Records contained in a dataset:
:::

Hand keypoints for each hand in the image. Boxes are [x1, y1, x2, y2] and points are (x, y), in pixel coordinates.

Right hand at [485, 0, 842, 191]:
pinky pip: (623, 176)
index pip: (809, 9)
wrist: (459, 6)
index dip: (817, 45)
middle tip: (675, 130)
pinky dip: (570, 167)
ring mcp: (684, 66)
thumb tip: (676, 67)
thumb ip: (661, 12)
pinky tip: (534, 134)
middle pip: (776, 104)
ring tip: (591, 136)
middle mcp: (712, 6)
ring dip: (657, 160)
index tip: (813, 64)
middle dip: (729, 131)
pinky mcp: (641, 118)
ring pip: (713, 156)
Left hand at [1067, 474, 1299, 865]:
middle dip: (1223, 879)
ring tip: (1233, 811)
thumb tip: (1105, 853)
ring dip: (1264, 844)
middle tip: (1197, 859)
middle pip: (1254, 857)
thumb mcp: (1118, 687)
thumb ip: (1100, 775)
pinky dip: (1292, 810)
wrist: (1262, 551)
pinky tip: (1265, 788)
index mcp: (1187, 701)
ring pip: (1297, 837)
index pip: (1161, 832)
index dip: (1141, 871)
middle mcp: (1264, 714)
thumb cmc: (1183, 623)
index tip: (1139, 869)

:::

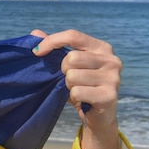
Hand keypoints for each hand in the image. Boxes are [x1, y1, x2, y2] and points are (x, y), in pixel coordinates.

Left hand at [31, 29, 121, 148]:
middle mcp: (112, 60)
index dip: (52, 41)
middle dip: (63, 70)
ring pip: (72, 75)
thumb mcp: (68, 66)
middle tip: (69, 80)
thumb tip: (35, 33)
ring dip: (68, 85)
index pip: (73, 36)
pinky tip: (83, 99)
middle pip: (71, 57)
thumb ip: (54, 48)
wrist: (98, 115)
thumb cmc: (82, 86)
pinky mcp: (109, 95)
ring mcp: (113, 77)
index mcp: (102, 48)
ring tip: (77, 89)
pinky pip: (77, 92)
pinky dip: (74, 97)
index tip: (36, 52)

:::

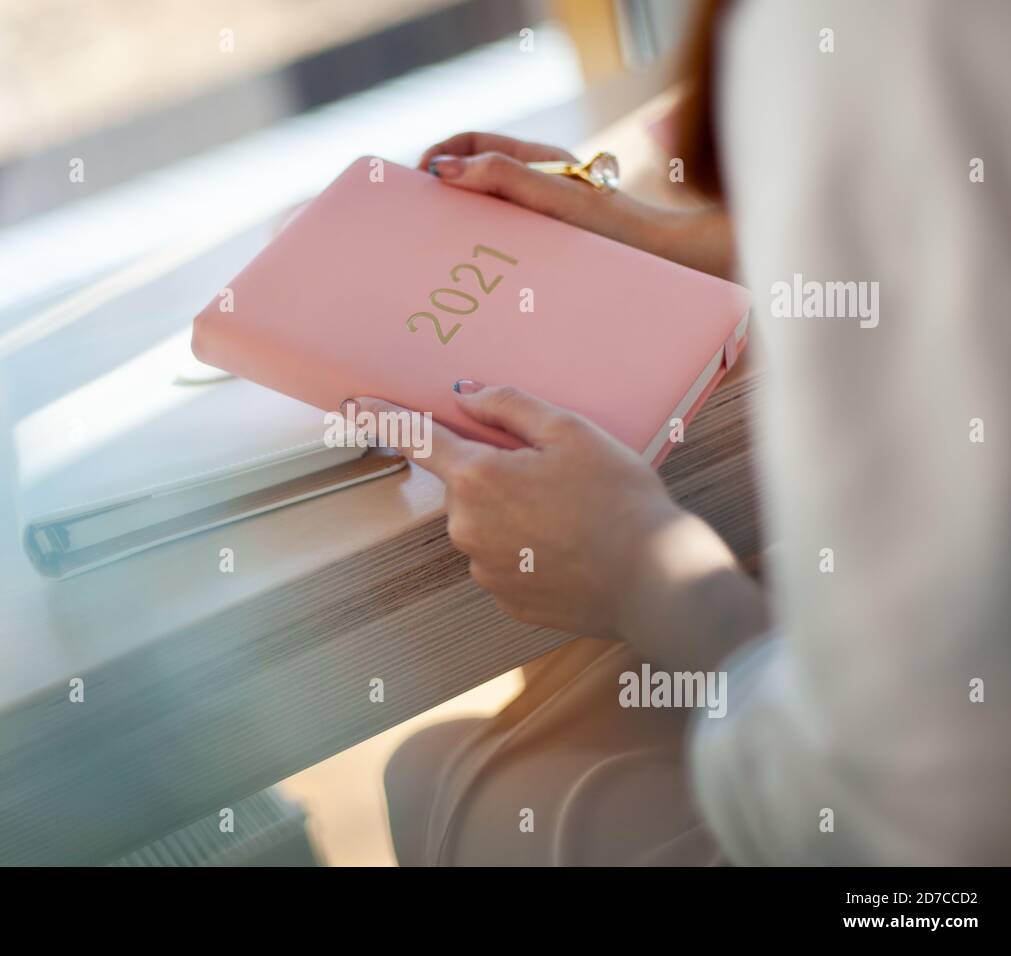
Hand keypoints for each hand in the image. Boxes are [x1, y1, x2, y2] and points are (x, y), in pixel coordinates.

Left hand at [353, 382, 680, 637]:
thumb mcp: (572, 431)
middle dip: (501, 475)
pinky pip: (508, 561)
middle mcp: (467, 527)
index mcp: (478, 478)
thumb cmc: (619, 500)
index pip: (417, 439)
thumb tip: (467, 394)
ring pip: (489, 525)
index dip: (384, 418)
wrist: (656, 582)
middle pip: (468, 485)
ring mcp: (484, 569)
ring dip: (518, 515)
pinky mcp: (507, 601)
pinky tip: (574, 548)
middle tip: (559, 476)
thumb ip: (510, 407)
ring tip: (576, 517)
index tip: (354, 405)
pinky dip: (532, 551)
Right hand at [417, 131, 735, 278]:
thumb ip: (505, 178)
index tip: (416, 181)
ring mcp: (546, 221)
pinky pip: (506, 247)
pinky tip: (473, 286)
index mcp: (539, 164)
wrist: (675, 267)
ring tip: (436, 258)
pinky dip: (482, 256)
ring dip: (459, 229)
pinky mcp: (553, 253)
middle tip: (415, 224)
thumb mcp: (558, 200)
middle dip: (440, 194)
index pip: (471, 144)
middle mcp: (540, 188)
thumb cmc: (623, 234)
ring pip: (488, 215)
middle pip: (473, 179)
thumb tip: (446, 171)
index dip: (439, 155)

:::

◆ Exercise prompt:
Copy the entries above exactly, but only from the line holding "thumb mcp: (558, 200)" through the line holding "index dip: (439, 155)", both included.

◆ Result for this exercise:
thumb mcp: (558, 200)
middle dip: (440, 194)
index pip: (471, 144)
middle mcp: (540, 188)
thumb cmc: (623, 234)
ring pip: (488, 215)
middle pip: (473, 179)
thumb tip: (446, 171)
index dip: (439, 155)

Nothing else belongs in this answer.